Toll shares jumped 7.8 percent to $31.61 at 3:10 p.m. in New York after earlier surging as much as 9.6 percent, their biggest intraday increase since April 2013. An S&P index of 15 homebuilders rose 3.2 percent.
Toll had been the worst performer in the S&P index this year. The shares fell 12 percent through Monday, compared with a 1.5 percent gain in the broader measure.
The company is demonstrating an ability to increase sales of luxury homes amid fears of a fading market, Michael Rehaut, a JPMorgan Chase & Co. analyst, wrote in a research note Tuesday.
“Critically, we believe this positively addresses investors’ primary concern with this stock -- demand at the high-end price point,” he said. “We believe this strength continued into August with non-binding deposits up 23 percent in the first three weeks of the month.”

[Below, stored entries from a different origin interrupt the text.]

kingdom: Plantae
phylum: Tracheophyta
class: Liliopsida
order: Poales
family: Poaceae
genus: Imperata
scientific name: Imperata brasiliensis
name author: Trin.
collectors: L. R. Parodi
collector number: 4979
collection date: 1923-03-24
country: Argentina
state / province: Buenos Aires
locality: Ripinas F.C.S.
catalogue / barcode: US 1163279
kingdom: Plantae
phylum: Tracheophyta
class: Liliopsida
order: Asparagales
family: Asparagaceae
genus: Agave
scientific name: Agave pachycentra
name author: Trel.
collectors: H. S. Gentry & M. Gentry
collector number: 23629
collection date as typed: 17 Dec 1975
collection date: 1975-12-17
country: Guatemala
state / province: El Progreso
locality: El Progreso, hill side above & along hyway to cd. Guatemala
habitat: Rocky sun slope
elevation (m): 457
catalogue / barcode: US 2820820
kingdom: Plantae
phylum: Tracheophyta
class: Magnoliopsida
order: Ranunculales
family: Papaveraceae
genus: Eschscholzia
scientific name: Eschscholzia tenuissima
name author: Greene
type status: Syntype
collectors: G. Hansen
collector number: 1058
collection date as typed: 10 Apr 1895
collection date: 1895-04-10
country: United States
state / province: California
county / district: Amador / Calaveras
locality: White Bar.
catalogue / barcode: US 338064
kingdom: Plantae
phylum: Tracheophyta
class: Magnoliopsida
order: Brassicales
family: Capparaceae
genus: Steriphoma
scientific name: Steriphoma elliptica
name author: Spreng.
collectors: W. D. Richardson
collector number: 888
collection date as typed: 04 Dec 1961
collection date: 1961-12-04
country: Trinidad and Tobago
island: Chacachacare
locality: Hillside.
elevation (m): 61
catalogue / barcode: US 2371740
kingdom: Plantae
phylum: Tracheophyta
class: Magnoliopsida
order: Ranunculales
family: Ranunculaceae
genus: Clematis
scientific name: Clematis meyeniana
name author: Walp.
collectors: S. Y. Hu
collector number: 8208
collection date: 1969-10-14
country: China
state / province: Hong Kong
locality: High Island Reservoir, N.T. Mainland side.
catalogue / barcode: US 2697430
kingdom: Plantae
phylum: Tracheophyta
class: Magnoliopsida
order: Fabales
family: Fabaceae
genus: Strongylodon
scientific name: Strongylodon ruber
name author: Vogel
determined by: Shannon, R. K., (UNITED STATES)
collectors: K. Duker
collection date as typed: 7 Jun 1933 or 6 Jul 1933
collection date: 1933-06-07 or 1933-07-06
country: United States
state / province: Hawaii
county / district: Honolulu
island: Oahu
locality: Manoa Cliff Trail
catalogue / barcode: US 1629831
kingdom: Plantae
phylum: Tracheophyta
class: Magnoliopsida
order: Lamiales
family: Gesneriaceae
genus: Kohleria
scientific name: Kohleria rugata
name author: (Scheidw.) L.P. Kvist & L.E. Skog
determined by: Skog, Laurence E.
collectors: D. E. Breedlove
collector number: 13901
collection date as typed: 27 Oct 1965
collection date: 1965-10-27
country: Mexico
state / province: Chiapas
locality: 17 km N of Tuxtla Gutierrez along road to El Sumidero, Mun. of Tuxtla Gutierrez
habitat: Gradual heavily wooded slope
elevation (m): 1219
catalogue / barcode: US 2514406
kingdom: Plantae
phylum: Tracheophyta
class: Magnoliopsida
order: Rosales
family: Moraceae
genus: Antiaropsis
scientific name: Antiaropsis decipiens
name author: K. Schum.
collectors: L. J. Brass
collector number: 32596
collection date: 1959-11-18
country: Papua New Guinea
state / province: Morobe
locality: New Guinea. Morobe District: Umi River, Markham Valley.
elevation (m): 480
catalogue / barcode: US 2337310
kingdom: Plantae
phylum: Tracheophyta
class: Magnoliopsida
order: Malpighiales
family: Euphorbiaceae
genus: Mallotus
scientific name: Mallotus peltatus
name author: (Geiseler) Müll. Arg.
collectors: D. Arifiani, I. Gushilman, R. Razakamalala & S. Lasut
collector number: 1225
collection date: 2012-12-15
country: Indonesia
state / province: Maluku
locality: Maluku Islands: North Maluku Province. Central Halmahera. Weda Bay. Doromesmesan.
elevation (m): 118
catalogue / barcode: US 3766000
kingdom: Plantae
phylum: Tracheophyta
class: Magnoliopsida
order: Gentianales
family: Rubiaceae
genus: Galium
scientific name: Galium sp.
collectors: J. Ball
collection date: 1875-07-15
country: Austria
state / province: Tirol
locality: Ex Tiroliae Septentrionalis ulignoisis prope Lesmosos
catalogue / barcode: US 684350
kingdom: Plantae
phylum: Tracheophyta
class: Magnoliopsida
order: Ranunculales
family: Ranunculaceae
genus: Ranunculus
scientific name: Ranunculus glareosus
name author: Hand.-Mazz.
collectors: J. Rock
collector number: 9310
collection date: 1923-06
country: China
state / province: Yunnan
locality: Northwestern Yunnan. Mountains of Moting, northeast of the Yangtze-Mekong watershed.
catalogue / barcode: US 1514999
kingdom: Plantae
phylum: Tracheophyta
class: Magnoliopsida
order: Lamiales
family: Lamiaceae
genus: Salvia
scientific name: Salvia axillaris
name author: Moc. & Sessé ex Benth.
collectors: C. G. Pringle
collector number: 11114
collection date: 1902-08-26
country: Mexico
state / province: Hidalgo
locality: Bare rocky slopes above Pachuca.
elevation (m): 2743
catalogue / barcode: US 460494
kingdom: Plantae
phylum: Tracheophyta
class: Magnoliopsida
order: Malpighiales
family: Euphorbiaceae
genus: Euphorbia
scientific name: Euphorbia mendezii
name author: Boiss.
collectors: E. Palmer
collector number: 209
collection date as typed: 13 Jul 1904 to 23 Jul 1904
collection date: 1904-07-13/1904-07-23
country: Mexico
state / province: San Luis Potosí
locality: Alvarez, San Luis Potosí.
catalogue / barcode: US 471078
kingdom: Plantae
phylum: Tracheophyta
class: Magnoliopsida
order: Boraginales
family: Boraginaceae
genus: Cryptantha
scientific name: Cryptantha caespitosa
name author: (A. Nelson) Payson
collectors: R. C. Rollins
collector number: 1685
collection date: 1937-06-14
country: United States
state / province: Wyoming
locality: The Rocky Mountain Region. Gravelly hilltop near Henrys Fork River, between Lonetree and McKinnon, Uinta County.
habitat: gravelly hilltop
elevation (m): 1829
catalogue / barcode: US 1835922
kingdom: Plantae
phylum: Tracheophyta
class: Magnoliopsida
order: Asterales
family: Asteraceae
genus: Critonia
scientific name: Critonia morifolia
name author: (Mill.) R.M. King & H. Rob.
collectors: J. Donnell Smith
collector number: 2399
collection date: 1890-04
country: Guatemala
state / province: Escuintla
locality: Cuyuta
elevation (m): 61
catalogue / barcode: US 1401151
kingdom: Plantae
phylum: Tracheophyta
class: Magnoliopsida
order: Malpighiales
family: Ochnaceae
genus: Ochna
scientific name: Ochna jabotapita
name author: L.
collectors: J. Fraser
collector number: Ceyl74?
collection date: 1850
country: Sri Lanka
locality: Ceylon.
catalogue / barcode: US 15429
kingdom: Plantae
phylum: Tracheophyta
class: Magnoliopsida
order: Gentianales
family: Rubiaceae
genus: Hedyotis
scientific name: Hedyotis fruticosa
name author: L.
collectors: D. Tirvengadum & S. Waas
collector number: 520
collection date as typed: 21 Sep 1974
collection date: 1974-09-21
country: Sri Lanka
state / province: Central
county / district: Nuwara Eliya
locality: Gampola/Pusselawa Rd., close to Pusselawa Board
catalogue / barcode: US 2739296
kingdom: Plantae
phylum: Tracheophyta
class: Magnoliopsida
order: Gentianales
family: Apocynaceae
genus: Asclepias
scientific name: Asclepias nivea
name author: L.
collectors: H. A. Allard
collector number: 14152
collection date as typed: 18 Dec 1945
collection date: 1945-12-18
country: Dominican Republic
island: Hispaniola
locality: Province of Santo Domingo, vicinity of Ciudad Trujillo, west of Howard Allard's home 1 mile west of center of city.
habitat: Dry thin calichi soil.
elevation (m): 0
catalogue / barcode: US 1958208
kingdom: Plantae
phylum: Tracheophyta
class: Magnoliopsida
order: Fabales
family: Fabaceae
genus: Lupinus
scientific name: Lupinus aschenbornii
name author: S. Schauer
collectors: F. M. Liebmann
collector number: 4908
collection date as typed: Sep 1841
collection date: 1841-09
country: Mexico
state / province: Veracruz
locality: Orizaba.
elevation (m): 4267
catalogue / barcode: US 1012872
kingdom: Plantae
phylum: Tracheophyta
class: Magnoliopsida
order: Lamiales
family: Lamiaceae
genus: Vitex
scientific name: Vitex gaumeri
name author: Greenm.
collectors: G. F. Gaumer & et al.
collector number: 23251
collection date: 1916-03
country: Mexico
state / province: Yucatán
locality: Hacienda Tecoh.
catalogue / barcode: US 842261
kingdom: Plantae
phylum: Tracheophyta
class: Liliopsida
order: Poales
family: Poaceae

The company delivered 1,507 homes in the third quarter, up 6 percent, while the average selling price climbed 16 percent to $843,000. Net signed contracts rose 18 percent to $1.45 billion and 1,748 units. The gross margin, as a percentage of revenue, was 21.9 percent, up from 19.8 percent a year earlier. For Toll’s City Living division, which includes its New York City condominium projects, the gross margin fell to 39.8 percent from 43.2 percent.
“Land in the right locations and with the right brand are doing well, and I am really proud that our 18 percent order growth this quarter was right at the top of our industry,” Yearley said.
Toll reduced its forecast for adjusted gross margin for the full fiscal year, citing a shift in the mix of properties it expects to deliver. The builder projected an adjusted gross margin, which excludes interest and inventory writedowns, of 25.6 percent to 25.8 percent, or three-tenths of a percentage point below the midpoint of its previous projection. Toll said it expects full-year revenue of $4.96 billion to $5.27 billion, an increase of as much as 26 percent from 2015.
“While each quarter, some segments may go up or down in volume or profitability, we continue to maintain solid margins,” Chief Financial Officer Martin Connor said in the statement.